-- Exercise material start --
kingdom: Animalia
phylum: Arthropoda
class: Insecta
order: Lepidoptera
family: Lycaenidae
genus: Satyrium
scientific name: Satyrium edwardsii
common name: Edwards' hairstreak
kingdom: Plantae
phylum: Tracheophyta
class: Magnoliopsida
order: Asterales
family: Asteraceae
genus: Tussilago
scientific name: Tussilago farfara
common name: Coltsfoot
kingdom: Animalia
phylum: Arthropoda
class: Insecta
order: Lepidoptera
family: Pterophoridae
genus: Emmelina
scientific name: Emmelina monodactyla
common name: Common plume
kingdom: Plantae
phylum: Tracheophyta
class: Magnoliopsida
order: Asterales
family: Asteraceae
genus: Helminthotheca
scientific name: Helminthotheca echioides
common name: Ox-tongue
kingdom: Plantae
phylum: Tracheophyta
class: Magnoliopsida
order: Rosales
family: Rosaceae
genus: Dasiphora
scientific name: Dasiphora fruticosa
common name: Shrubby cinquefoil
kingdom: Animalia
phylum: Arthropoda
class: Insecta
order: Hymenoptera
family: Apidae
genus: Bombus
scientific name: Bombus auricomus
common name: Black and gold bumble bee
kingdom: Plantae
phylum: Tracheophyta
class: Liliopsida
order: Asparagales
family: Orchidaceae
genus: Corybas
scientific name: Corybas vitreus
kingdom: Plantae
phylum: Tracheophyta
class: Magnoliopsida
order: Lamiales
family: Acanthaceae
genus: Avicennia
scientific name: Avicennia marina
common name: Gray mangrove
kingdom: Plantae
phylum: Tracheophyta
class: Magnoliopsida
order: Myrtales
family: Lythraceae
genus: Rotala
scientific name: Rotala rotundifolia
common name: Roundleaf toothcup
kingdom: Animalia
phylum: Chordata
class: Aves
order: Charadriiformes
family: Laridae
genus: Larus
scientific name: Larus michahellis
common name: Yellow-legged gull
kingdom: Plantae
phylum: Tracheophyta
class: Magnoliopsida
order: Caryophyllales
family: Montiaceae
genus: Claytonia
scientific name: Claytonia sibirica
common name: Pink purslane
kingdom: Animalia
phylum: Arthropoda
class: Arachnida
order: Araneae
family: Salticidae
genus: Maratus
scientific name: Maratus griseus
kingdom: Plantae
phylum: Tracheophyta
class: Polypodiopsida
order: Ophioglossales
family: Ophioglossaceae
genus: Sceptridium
-- Exercise material end --
:: What you need to do ::
Could you rewrite the material above with each "common name" swapped for "vernacular name" and everything else left unchanged?

:: Response to the exercise ::
kingdom: Animalia
phylum: Arthropoda
class: Insecta
order: Lepidoptera
family: Lycaenidae
genus: Satyrium
scientific name: Satyrium edwardsii
vernacular name: Edwards' hairstreak
kingdom: Plantae
phylum: Tracheophyta
class: Magnoliopsida
order: Asterales
family: Asteraceae
genus: Tussilago
scientific name: Tussilago farfara
vernacular name: Coltsfoot
kingdom: Animalia
phylum: Arthropoda
class: Insecta
order: Lepidoptera
family: Pterophoridae
genus: Emmelina
scientific name: Emmelina monodactyla
vernacular name: Common plume
kingdom: Plantae
phylum: Tracheophyta
class: Magnoliopsida
order: Asterales
family: Asteraceae
genus: Helminthotheca
scientific name: Helminthotheca echioides
vernacular name: Ox-tongue
kingdom: Plantae
phylum: Tracheophyta
class: Magnoliopsida
order: Rosales
family: Rosaceae
genus: Dasiphora
scientific name: Dasiphora fruticosa
vernacular name: Shrubby cinquefoil
kingdom: Animalia
phylum: Arthropoda
class: Insecta
order: Hymenoptera
family: Apidae
genus: Bombus
scientific name: Bombus auricomus
vernacular name: Black and gold bumble bee
kingdom: Plantae
phylum: Tracheophyta
class: Liliopsida
order: Asparagales
family: Orchidaceae
genus: Corybas
scientific name: Corybas vitreus
kingdom: Plantae
phylum: Tracheophyta
class: Magnoliopsida
order: Lamiales
family: Acanthaceae
genus: Avicennia
scientific name: Avicennia marina
vernacular name: Gray mangrove
kingdom: Plantae
phylum: Tracheophyta
class: Magnoliopsida
order: Myrtales
family: Lythraceae
genus: Rotala
scientific name: Rotala rotundifolia
vernacular name: Roundleaf toothcup
kingdom: Animalia
phylum: Chordata
class: Aves
order: Charadriiformes
family: Laridae
genus: Larus
scientific name: Larus michahellis
vernacular name: Yellow-legged gull
kingdom: Plantae
phylum: Tracheophyta
class: Magnoliopsida
order: Caryophyllales
family: Montiaceae
genus: Claytonia
scientific name: Claytonia sibirica
vernacular name: Pink purslane
kingdom: Animalia
phylum: Arthropoda
class: Arachnida
order: Araneae
family: Salticidae
genus: Maratus
scientific name: Maratus griseus
kingdom: Plantae
phylum: Tracheophyta
class: Polypodiopsida
order: Ophioglossales
family: Ophioglossaceae
genus: Sceptridium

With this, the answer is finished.